Что требуется —
Ответьте на вопросы по приведенному ниже отрывку о метро.
(a) Когда немцы начали устраивать облавы в метро?
(b) Куда отправляли всю публику с оцепленной станции?
(c) Сколько дней задержанные мирные обыватели иногда проводили там?

Отрывок текста —
——————————

Итак, мы пользовались метро и быстро поняли, что это — друг именно благодаря его переполненности. В метро было очень легко затеряться, чтобы ускользнуть от наблюдения, и на пересадках длинные коридоры позволяли обнаружить наблюдателя. Правда, в марте 1944 года немцы начали устраивать облавы. Техника сначала была примитивная: у выходов ставили наряды французской полиции для выборочной проверки документов. Французские полицейские делали это неохотно и намеренно небрежно. В такие облавы мы попадали несколько раз, и ни разу наши документы не были проверены: нас пропускали без проверки.

Видя этот саботаж, немцы изменили технику. На оцепленной станции арестовывалась вся публика и отправлялась в заготовленных камионах в Grand Palais. Там у всех, без исключения, отбирали документы и отправляли на проверку, и до получения результатов никого не выпускали. Иногда захваченные таким образом мирные обыватели проводили в Grand Palais по два-три дня. Для нас попасть в такую проверку было равносильно концу: никогда бы мы не выкарабкались из подобного тупика. Однако проверки требовали участия значительных сил и притом немецких ввиду полной ненадежности французской полиции, и немцы не могли устраивать их походя.

——————————

Предоставленные строки —
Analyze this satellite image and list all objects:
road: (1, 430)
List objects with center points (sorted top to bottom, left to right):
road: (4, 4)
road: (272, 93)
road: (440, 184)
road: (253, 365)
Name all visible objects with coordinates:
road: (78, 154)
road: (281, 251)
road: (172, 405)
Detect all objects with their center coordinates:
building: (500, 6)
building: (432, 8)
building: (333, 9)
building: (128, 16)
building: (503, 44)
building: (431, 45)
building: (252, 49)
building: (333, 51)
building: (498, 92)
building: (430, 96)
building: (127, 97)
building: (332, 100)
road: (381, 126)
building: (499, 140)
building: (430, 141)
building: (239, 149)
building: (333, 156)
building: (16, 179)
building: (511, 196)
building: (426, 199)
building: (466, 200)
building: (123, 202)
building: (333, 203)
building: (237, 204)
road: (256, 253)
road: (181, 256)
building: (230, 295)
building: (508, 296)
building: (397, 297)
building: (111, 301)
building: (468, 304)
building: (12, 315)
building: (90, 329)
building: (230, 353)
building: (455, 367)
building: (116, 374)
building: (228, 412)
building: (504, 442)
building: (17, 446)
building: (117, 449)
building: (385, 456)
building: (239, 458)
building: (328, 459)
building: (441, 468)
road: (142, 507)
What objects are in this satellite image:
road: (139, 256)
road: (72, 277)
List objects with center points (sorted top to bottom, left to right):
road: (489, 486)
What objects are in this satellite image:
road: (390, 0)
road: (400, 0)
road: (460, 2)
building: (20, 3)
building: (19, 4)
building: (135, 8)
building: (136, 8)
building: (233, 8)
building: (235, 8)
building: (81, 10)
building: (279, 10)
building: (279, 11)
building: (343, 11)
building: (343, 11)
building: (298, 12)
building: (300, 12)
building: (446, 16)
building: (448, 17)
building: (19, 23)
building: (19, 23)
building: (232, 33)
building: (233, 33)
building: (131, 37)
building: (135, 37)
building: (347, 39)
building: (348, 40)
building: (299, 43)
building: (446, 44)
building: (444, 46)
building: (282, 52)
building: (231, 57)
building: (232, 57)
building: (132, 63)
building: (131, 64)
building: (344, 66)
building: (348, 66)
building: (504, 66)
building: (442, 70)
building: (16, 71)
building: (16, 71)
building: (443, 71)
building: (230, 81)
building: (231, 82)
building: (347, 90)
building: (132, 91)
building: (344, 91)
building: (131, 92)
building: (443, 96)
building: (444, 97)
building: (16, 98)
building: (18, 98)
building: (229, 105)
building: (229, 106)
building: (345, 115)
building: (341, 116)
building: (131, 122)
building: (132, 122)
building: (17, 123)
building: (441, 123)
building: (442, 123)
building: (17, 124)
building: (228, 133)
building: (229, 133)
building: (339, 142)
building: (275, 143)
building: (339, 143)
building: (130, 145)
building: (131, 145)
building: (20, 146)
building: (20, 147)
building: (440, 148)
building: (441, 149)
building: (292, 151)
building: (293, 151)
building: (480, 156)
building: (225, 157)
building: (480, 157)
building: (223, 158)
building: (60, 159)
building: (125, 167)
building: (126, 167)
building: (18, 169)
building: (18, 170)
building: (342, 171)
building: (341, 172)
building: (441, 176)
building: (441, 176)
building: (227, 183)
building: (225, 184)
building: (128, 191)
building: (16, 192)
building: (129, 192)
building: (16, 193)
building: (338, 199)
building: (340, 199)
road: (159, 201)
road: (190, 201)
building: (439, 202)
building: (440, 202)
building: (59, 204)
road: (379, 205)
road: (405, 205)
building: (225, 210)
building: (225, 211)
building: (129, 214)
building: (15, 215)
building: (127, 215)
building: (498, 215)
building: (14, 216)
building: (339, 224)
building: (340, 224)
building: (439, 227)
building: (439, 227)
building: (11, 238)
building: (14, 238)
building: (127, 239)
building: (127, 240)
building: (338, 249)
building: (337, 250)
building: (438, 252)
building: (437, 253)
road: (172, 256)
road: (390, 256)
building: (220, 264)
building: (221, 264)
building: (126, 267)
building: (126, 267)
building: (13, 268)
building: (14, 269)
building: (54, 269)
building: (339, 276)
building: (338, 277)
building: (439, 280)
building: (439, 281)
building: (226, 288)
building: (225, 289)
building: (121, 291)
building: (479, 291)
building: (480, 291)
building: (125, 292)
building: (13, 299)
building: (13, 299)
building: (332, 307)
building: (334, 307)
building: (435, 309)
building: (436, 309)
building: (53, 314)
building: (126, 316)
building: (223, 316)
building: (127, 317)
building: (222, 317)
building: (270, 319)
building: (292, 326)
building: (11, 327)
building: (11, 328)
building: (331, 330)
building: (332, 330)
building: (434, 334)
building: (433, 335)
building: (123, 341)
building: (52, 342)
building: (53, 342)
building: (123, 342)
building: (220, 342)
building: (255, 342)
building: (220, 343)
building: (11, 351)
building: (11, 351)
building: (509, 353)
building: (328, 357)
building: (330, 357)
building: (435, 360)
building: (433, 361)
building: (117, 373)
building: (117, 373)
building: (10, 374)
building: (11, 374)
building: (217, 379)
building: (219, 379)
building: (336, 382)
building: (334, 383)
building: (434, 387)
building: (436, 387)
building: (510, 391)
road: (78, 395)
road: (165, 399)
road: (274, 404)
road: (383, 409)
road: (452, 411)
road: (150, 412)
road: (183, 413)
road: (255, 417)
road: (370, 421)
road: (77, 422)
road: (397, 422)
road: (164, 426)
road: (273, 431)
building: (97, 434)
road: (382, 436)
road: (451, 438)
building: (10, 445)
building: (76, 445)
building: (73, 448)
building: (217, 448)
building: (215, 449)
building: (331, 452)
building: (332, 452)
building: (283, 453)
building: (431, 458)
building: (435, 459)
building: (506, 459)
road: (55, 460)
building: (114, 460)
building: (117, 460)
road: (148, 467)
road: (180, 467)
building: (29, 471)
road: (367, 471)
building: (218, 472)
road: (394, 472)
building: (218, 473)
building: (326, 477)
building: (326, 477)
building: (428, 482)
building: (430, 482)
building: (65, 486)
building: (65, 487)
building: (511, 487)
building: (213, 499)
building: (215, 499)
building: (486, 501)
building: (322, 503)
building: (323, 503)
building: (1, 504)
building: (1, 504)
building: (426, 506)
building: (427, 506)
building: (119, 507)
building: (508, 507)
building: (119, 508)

——————————

Письменный ответ —
(a) В марте 1944 года.
(b) В Grand Palais, куда ее везли в заготовленных камионах.
(c) Иногда по два-три дня.